Work request: Starting at the first line of the material below and stopping after the line that includes "34: (592, 709)", write the lines out again exactly. Drop any pictures.
★ ★ ★ ★ ★
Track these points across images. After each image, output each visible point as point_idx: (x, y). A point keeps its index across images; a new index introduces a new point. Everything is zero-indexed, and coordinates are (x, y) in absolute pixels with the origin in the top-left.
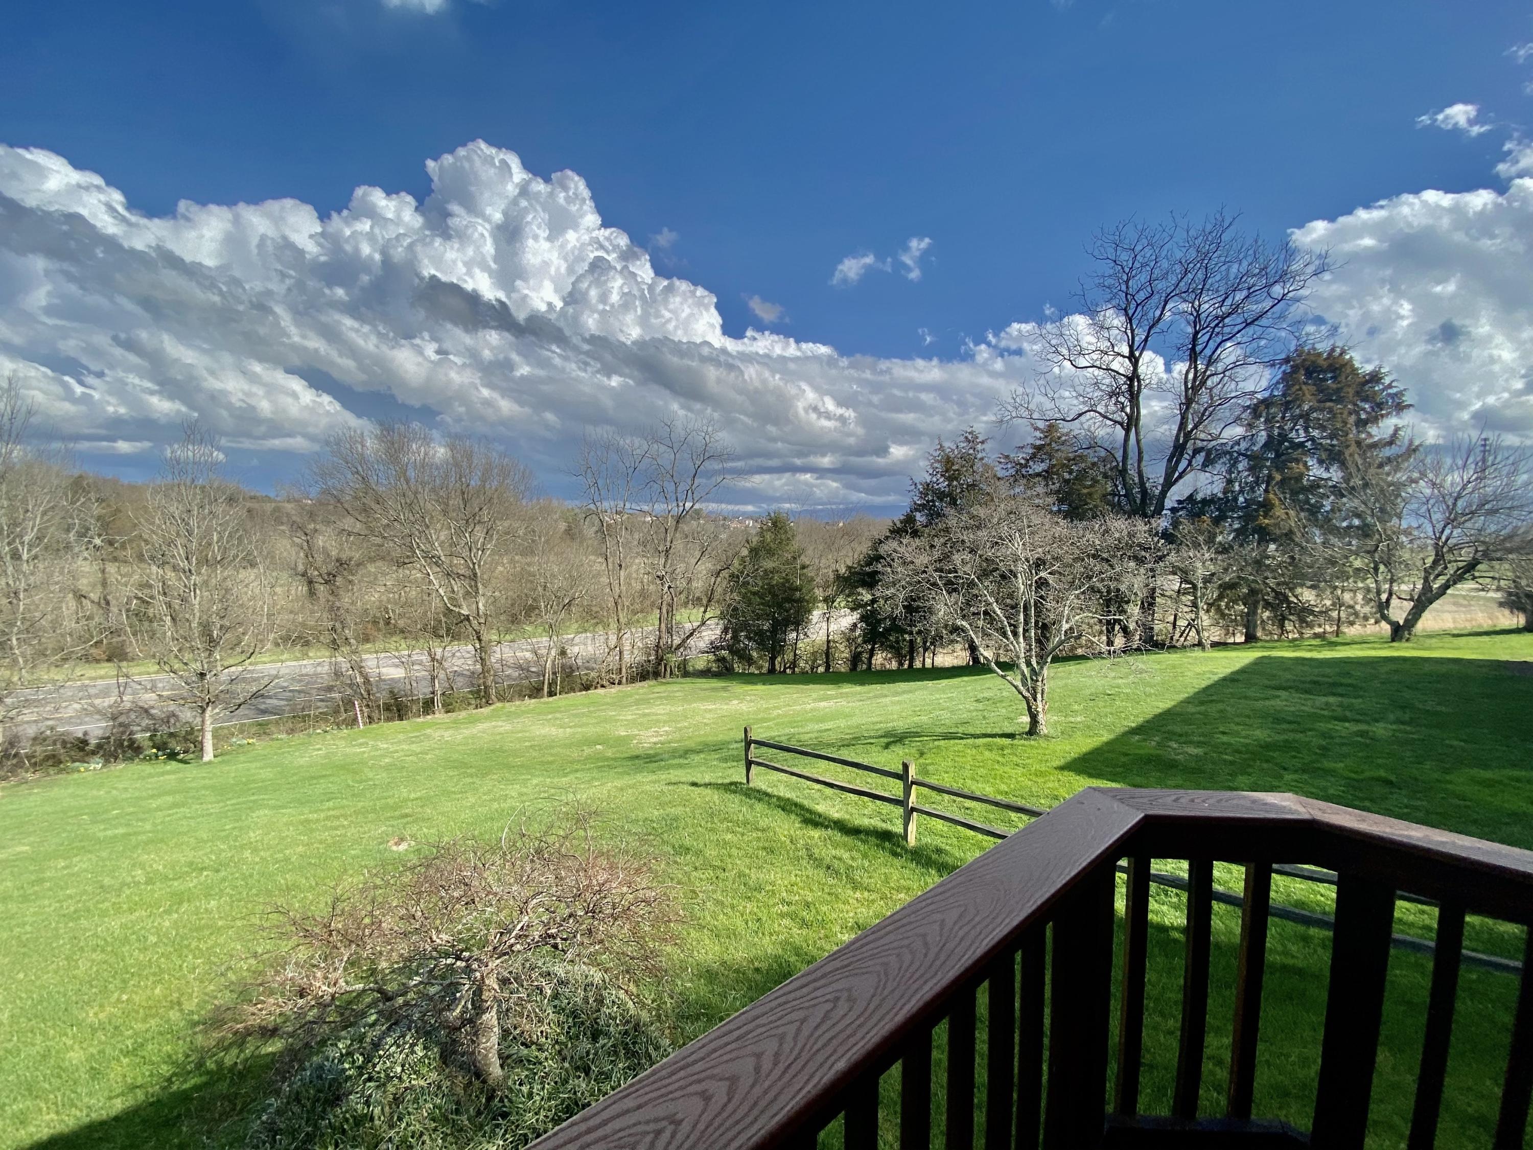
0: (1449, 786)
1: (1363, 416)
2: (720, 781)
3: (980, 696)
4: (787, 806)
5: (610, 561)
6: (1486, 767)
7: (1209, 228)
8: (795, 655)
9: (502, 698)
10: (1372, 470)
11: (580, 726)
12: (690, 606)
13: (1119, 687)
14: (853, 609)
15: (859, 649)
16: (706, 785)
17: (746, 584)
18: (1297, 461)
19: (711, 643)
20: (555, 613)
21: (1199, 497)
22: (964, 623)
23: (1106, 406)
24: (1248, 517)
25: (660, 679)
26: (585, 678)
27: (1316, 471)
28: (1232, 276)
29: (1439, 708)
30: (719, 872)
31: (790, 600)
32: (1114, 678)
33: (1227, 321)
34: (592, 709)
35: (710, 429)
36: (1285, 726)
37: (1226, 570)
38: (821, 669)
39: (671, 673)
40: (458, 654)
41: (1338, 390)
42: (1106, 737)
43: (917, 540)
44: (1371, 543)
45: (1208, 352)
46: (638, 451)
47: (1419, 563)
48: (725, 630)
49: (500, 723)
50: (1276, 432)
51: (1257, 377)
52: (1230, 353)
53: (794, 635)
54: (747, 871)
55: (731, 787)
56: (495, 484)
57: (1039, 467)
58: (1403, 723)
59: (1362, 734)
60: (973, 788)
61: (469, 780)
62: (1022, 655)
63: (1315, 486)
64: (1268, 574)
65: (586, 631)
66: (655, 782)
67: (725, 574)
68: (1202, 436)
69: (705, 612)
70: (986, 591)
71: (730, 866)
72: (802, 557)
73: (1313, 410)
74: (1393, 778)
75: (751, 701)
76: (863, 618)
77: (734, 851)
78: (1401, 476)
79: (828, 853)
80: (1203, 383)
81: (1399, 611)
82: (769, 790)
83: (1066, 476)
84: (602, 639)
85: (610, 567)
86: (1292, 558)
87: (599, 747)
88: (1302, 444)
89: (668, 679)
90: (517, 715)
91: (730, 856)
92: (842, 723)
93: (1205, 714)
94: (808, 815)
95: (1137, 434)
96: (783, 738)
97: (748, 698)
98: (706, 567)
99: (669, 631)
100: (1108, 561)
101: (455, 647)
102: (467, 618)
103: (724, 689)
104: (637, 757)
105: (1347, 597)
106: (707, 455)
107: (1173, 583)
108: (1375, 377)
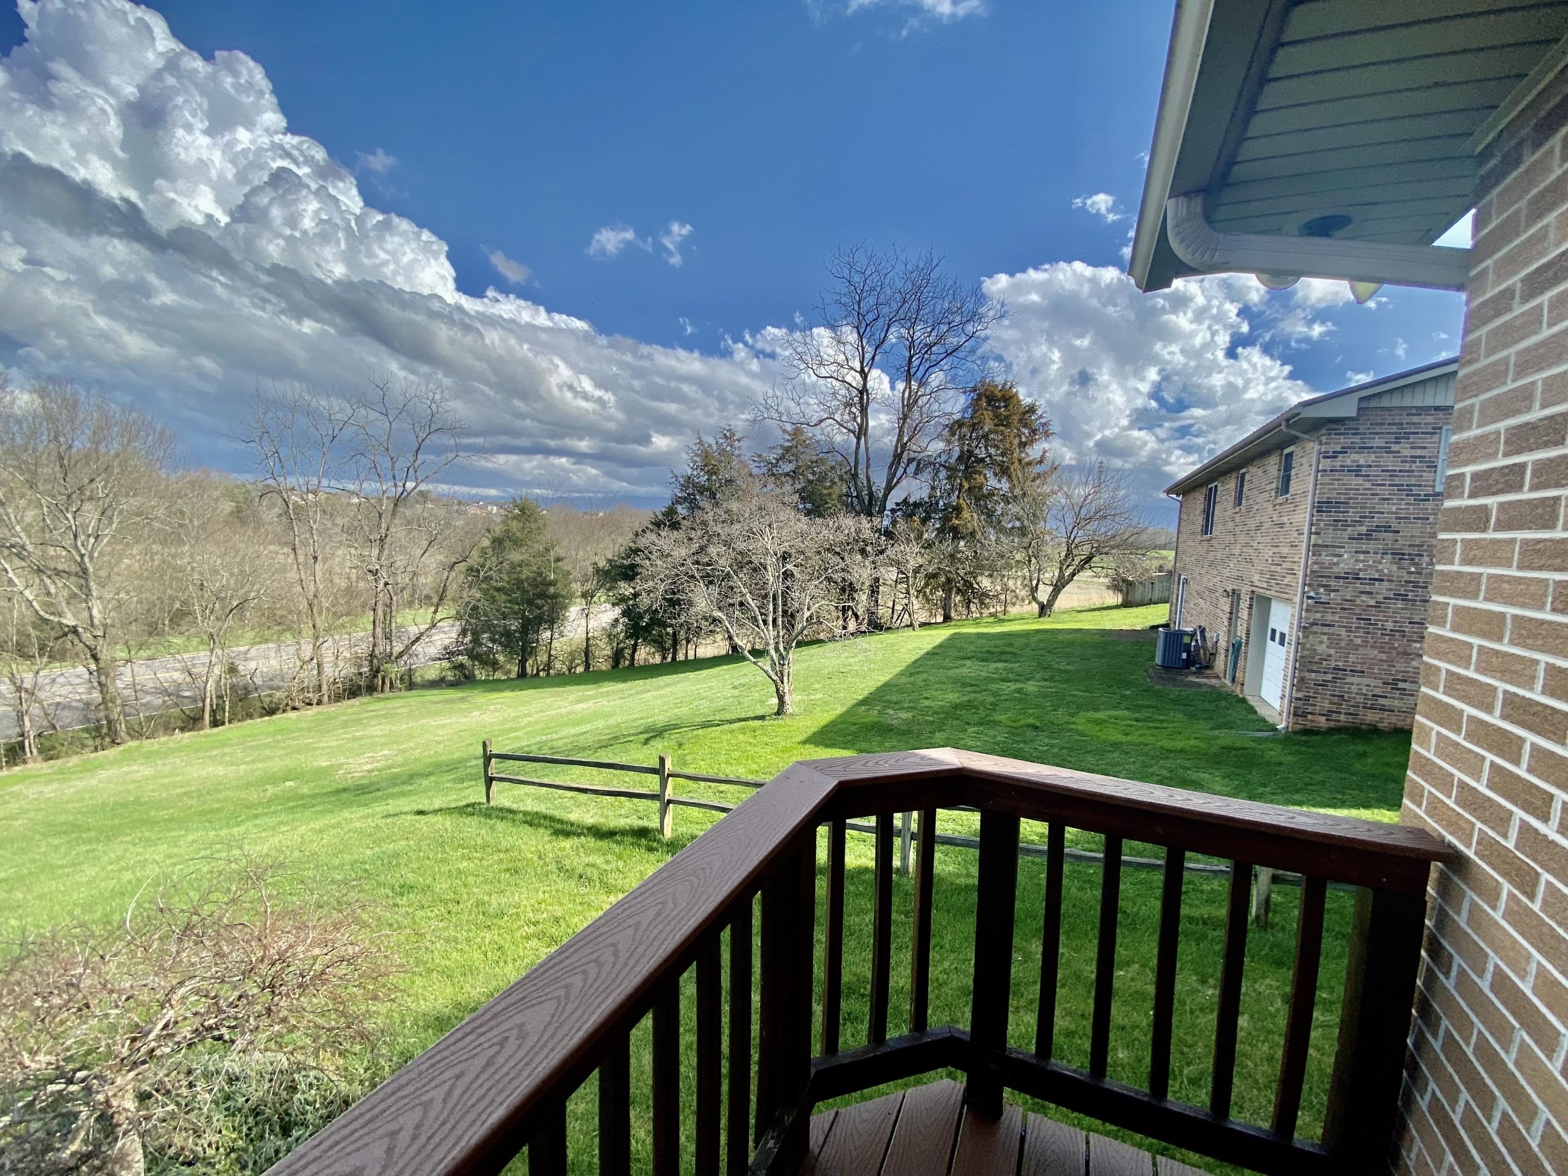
★ ★ ★ ★ ★
Exercise response:
Track these points across images. After each image, output each visible point as point_idx: (x, y). A point keeps its index across images; a new index introduces a new point. Everything is zero-indexed, and coordinates are (x, y) in absolute pixels with the origin in the top-left.
0: (1449, 786)
1: (1363, 416)
2: (720, 781)
3: (980, 696)
4: (787, 806)
5: (610, 561)
6: (1486, 767)
7: (1209, 228)
8: (795, 655)
9: (502, 698)
10: (1372, 470)
11: (580, 726)
12: (690, 606)
13: (1119, 687)
14: (853, 609)
15: (859, 649)
16: (706, 785)
17: (746, 584)
18: (1297, 461)
19: (711, 643)
20: (555, 613)
21: (1199, 497)
22: (964, 623)
23: (1106, 406)
24: (1248, 517)
25: (660, 679)
26: (585, 678)
27: (1316, 471)
28: (1232, 276)
29: (1439, 708)
30: (719, 872)
31: (790, 600)
32: (1114, 678)
33: (1227, 321)
34: (592, 709)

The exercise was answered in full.